Written task >> Return all lines of the records that contain the word "services".

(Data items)
=-=-=
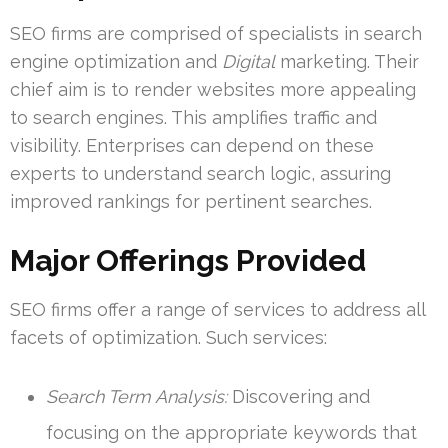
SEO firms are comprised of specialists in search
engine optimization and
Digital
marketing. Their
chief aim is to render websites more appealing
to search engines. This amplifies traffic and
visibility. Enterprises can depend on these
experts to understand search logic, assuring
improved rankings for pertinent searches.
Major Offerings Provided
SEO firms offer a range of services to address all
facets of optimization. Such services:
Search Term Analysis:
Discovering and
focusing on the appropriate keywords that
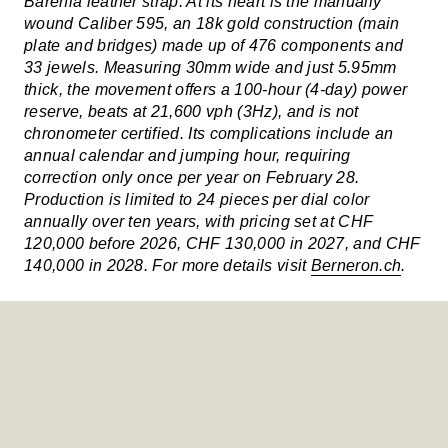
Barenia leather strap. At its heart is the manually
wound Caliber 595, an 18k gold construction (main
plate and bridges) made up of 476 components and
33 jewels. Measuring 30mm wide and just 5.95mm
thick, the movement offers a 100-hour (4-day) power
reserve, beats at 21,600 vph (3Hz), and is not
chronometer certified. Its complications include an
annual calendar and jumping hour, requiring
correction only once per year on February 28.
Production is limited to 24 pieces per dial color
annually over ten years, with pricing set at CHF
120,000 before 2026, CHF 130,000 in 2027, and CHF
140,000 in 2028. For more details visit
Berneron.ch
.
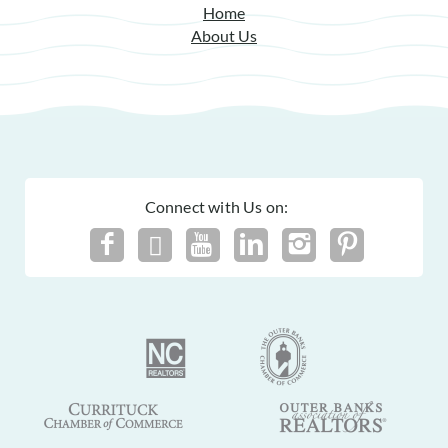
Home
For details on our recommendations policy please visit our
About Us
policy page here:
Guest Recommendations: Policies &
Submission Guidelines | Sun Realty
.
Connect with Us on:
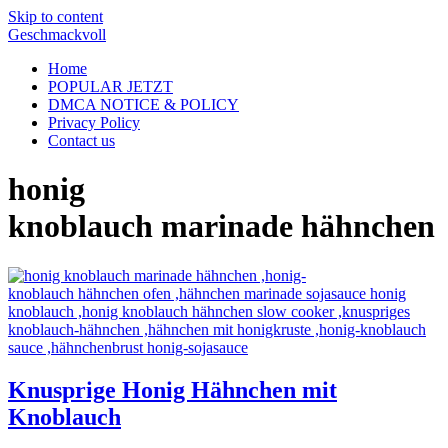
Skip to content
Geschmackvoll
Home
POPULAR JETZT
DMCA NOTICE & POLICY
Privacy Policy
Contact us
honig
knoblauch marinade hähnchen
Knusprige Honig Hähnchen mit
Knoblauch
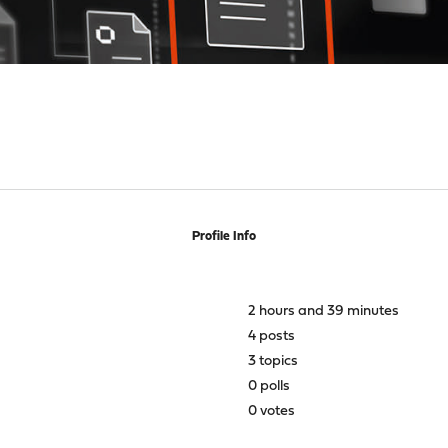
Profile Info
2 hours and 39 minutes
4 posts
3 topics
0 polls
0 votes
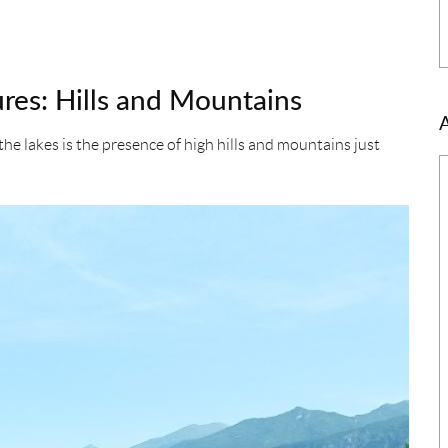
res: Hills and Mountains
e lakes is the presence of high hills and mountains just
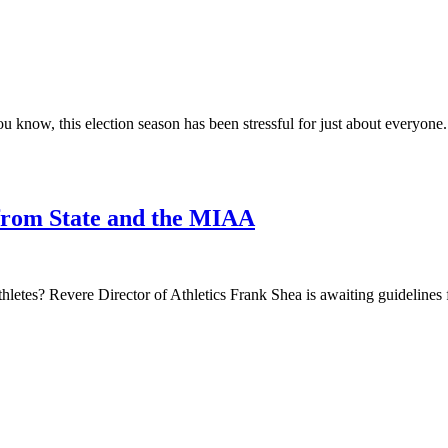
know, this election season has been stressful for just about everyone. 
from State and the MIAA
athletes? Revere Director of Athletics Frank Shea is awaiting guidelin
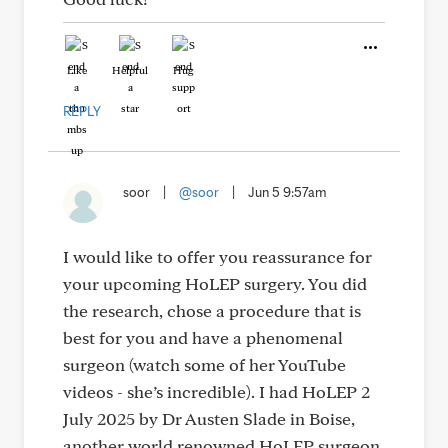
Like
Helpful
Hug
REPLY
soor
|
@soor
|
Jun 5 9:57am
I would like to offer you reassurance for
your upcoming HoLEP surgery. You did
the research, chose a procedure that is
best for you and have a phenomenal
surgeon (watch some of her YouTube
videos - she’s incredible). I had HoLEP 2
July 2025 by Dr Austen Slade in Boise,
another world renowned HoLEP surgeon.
=-=-=
Worked solution >>
SEO firms offer a range of services to address all
facets of optimization. Such services:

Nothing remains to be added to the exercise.